● Data below
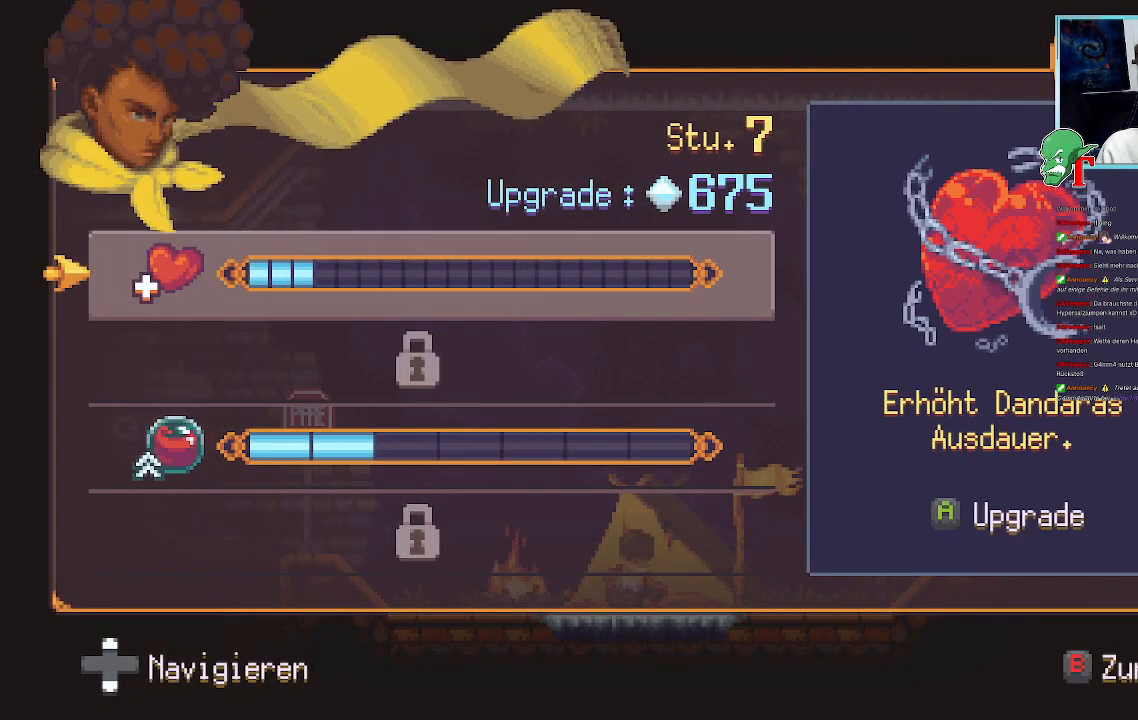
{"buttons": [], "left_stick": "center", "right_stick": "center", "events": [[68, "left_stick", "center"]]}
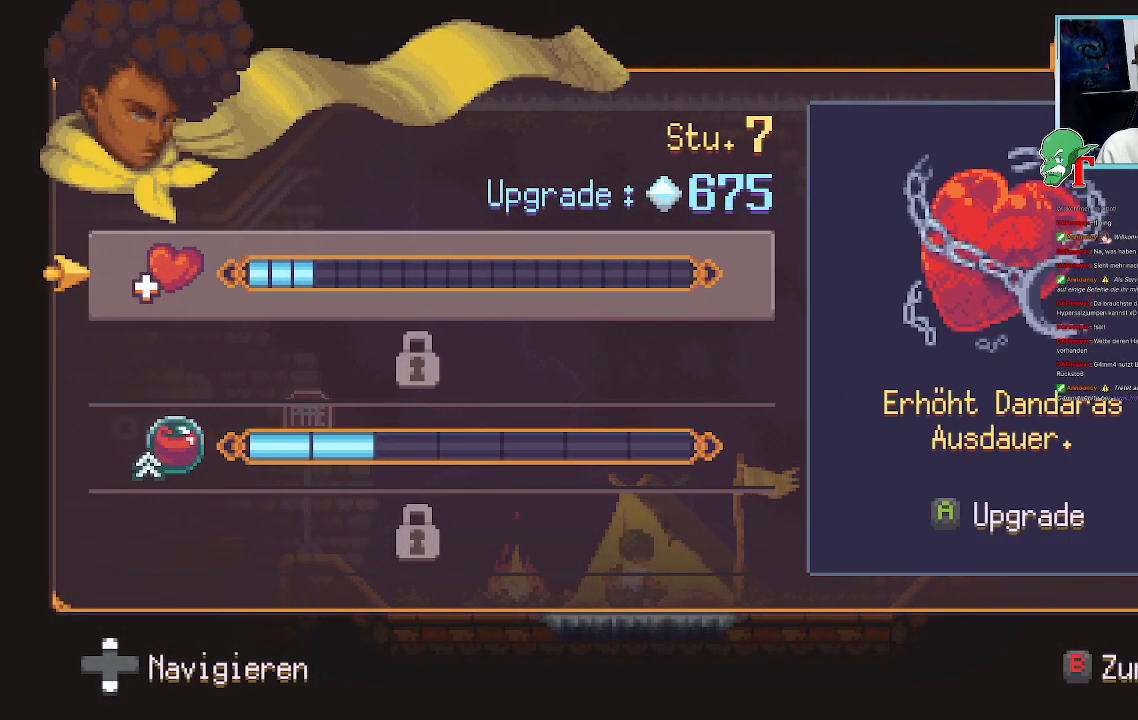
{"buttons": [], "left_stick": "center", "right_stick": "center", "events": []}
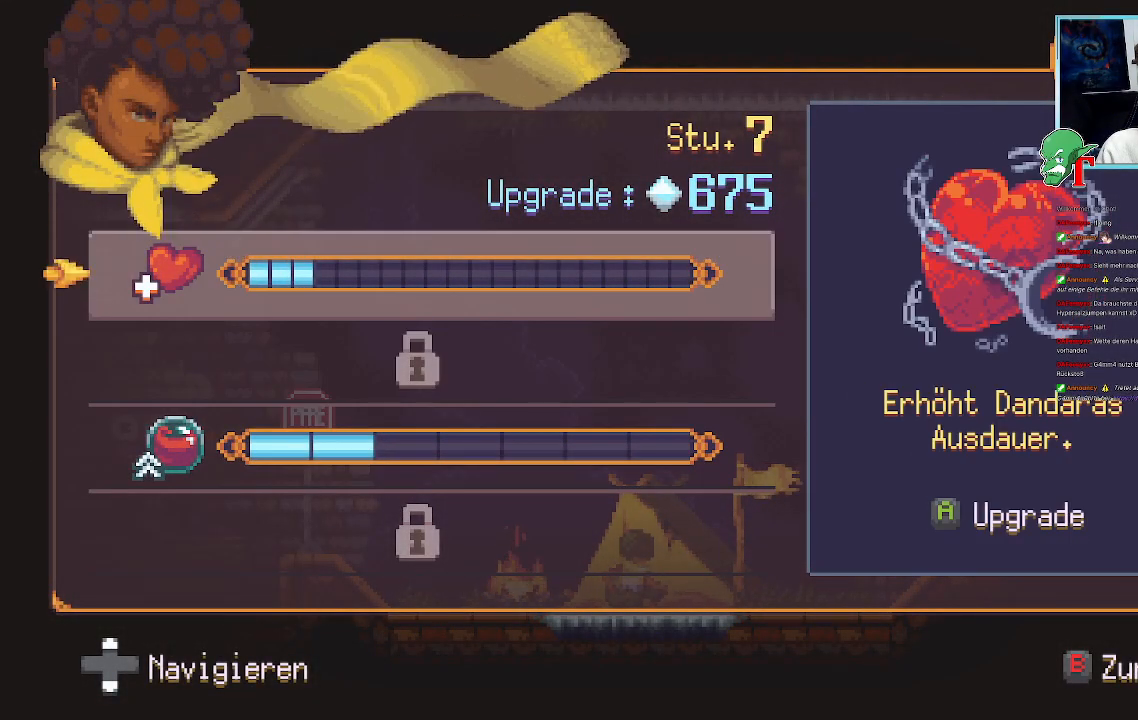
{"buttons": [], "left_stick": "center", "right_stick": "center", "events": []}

● Instructions to follow
The data above should be restated exactly, with its images dropped.

● Solution for this problem
{"buttons": [], "left_stick": "center", "right_stick": "center", "events": [[68, "left_stick", "center"]]}
{"buttons": [], "left_stick": "center", "right_stick": "center", "events": []}
{"buttons": [], "left_stick": "center", "right_stick": "center", "events": []}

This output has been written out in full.